Information given:
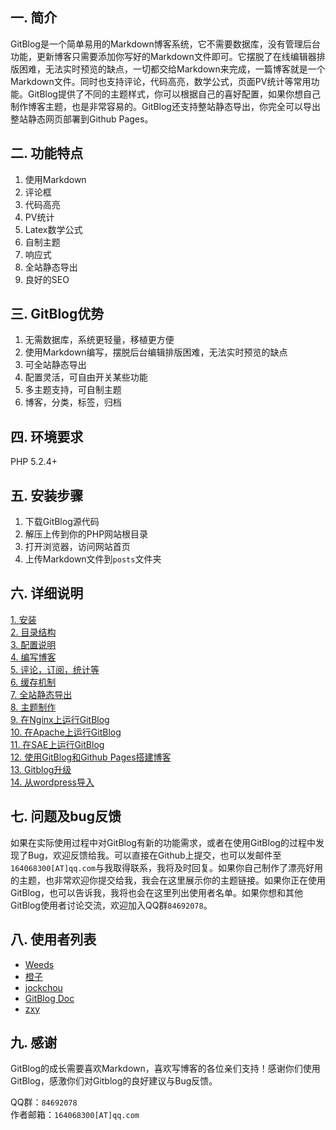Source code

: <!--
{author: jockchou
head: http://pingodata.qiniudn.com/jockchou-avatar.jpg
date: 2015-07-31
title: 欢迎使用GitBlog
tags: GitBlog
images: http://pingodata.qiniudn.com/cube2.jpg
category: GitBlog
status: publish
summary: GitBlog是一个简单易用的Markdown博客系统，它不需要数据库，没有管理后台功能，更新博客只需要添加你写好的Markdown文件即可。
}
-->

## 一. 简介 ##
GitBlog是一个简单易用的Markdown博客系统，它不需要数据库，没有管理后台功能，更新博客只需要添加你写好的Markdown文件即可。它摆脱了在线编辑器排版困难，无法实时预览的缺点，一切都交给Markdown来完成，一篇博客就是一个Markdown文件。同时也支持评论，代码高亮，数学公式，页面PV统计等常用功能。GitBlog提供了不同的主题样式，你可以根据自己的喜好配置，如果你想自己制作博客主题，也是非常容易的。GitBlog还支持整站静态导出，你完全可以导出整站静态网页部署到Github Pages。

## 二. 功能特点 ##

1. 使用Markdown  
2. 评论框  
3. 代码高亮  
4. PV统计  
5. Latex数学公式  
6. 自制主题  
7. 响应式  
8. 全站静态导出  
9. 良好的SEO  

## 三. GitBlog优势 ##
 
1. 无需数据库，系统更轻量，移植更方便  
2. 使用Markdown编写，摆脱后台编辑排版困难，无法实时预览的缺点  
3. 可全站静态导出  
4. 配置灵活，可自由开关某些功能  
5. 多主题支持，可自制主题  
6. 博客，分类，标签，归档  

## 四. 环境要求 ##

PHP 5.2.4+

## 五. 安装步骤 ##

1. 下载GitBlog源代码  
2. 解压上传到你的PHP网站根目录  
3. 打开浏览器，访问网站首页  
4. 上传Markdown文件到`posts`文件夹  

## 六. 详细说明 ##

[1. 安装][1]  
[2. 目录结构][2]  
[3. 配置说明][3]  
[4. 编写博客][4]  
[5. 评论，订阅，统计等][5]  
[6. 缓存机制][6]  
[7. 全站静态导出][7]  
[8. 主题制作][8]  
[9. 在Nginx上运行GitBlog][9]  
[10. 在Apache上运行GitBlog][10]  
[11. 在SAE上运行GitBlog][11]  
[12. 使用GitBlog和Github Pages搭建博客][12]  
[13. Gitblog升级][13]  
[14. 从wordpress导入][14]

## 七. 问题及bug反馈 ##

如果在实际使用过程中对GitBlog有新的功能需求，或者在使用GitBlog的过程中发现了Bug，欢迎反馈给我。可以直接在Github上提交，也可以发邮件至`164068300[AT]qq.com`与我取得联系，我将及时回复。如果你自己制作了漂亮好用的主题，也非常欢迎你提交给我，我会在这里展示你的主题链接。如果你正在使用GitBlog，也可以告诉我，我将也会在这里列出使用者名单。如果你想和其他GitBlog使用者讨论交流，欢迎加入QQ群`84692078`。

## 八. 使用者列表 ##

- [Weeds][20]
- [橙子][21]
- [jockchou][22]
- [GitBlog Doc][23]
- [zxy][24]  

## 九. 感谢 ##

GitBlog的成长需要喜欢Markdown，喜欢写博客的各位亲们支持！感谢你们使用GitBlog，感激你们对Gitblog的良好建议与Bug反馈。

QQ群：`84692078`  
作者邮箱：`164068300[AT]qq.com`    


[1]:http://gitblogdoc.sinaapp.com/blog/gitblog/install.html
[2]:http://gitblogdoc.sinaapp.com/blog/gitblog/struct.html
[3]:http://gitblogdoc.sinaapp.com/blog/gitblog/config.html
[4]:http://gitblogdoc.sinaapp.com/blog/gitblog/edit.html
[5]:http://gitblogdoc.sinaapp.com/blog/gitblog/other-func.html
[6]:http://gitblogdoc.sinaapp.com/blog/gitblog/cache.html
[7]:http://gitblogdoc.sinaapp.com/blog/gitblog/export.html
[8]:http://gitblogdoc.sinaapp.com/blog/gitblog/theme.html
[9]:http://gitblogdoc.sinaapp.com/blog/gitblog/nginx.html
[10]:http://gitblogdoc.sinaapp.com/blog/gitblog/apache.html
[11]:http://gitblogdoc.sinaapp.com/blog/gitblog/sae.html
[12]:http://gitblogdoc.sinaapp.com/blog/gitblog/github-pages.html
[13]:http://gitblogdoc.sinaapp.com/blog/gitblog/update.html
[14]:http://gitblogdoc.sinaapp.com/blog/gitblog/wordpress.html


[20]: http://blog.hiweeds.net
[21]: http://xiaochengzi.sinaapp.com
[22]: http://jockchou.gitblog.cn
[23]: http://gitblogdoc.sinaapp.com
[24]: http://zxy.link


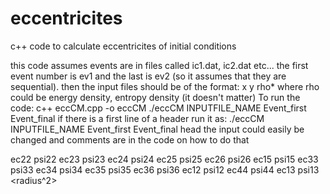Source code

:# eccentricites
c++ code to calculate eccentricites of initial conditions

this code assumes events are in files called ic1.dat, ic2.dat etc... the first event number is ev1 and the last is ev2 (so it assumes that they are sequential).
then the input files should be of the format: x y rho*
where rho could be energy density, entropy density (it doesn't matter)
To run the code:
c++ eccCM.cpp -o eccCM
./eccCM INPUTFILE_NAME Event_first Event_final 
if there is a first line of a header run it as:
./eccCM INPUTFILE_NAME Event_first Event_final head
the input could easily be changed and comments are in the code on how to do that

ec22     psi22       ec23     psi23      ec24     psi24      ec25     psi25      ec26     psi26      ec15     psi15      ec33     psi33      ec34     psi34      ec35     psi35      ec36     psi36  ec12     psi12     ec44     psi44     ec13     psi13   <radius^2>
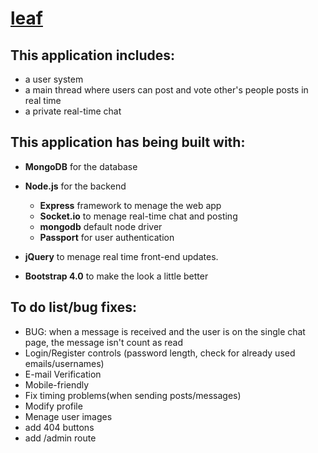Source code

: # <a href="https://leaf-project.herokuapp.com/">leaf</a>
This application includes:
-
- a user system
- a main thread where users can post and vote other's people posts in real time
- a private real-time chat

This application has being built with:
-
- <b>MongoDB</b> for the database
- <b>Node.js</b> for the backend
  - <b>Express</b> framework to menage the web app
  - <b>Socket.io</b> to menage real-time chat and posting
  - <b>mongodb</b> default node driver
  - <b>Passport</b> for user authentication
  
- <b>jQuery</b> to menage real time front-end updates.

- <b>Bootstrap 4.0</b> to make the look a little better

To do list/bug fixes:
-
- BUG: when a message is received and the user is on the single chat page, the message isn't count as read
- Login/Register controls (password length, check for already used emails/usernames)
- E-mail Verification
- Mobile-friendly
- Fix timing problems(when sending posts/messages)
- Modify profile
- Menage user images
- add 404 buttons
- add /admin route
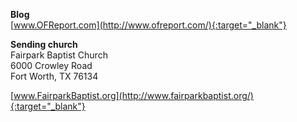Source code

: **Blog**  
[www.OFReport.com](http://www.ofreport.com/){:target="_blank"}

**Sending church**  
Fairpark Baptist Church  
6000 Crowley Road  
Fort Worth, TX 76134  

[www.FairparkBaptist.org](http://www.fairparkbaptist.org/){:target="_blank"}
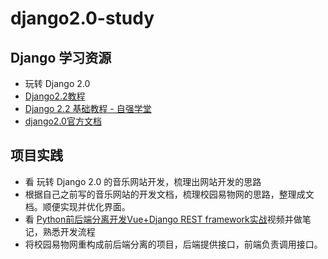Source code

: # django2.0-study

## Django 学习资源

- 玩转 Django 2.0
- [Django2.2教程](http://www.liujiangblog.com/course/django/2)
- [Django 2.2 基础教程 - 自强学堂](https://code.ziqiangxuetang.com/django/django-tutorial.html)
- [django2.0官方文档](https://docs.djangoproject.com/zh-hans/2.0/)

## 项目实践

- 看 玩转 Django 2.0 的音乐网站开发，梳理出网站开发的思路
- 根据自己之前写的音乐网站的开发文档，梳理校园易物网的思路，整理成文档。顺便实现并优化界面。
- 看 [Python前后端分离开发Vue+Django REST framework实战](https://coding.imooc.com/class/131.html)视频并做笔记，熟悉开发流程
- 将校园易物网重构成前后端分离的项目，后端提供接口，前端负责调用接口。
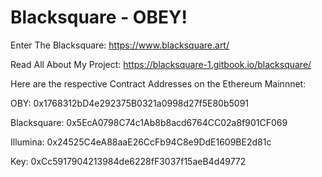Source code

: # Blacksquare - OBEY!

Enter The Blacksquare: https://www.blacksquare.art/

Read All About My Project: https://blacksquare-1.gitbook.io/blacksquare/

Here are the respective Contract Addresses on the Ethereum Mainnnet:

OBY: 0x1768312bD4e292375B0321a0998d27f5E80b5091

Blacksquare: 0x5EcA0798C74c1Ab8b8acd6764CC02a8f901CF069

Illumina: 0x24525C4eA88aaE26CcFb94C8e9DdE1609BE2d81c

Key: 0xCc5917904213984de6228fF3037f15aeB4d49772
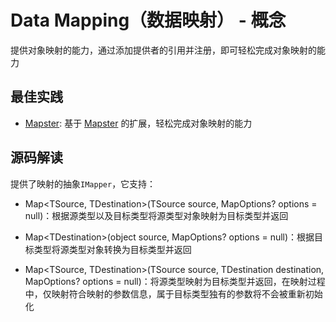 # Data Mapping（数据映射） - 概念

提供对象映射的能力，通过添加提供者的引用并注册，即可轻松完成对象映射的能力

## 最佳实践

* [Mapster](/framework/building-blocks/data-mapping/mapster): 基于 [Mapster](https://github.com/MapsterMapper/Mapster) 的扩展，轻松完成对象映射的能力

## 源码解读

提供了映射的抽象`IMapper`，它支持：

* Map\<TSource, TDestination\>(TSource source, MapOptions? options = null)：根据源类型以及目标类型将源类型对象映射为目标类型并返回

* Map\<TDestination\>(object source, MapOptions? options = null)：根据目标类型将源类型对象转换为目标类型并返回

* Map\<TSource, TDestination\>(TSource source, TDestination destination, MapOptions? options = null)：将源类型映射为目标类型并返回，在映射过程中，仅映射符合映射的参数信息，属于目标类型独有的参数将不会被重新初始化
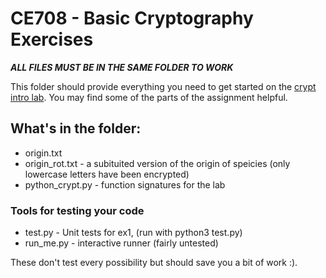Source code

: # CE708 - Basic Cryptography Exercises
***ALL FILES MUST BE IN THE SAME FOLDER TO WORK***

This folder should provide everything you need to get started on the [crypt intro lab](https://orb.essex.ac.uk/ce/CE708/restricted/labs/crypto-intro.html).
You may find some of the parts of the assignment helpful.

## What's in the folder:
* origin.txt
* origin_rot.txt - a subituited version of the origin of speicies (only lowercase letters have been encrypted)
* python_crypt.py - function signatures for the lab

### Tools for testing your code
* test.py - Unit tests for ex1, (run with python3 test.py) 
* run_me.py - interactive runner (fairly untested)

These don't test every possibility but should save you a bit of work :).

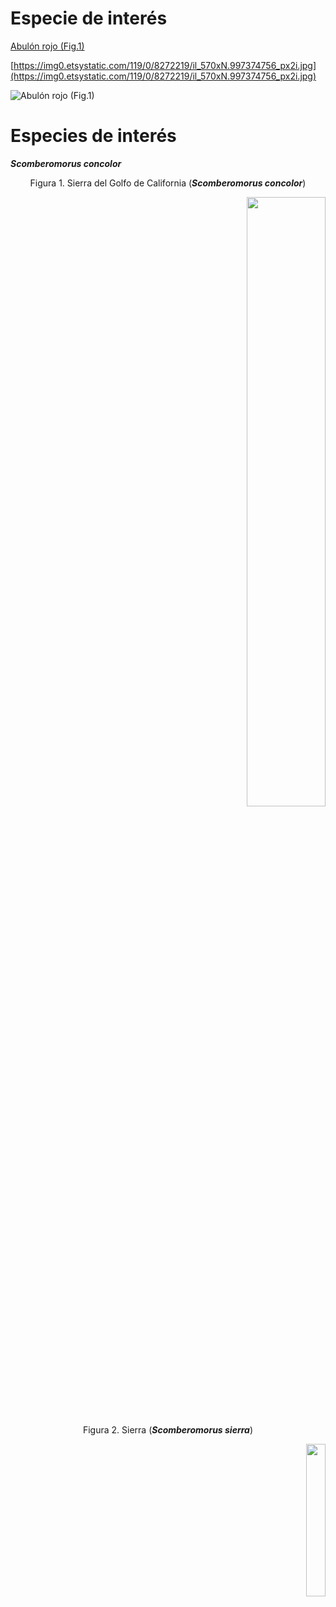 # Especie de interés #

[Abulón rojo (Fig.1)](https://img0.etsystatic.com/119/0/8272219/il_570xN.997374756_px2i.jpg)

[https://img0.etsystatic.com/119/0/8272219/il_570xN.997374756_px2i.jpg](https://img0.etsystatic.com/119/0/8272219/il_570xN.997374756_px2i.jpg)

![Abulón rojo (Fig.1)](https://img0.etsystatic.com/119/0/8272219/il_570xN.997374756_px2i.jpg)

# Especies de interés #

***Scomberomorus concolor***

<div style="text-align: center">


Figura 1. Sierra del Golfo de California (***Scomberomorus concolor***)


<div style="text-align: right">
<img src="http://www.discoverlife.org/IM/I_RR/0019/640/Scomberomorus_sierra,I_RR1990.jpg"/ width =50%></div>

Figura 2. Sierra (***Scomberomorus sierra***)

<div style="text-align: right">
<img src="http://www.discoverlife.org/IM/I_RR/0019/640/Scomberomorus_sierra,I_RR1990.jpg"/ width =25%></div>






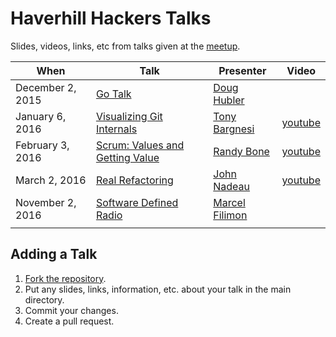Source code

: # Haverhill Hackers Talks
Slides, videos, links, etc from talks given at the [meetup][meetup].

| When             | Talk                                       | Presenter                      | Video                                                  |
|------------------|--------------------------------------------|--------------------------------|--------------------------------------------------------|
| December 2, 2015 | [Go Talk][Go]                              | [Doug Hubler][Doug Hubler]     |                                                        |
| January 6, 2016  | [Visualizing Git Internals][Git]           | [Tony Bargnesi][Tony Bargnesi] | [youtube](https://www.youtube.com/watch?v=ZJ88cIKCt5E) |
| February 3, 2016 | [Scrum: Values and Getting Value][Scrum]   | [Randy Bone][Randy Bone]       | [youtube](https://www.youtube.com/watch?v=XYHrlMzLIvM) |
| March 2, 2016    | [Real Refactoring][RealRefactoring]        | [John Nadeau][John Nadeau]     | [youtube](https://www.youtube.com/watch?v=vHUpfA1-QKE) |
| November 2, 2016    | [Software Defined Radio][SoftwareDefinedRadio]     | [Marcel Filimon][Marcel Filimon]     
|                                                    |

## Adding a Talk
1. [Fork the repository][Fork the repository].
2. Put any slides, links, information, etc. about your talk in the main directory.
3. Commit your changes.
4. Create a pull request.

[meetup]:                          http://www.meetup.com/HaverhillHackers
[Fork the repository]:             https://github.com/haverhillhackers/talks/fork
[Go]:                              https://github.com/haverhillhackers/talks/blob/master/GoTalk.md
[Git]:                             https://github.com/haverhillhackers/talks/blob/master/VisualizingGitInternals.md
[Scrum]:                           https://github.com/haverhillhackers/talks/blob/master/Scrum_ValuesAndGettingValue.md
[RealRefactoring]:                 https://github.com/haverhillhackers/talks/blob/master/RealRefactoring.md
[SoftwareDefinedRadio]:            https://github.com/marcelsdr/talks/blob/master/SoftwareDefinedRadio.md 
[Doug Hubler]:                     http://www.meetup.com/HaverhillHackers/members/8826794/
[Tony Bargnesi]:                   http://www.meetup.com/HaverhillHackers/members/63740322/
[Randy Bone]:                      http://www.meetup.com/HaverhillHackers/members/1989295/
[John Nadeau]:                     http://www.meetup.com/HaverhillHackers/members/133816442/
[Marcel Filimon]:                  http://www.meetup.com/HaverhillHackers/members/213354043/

Job: Only the number is wanted: how many lines in the listing hold "SoftwareDefinedRadio"?

Solution for this exercise: 2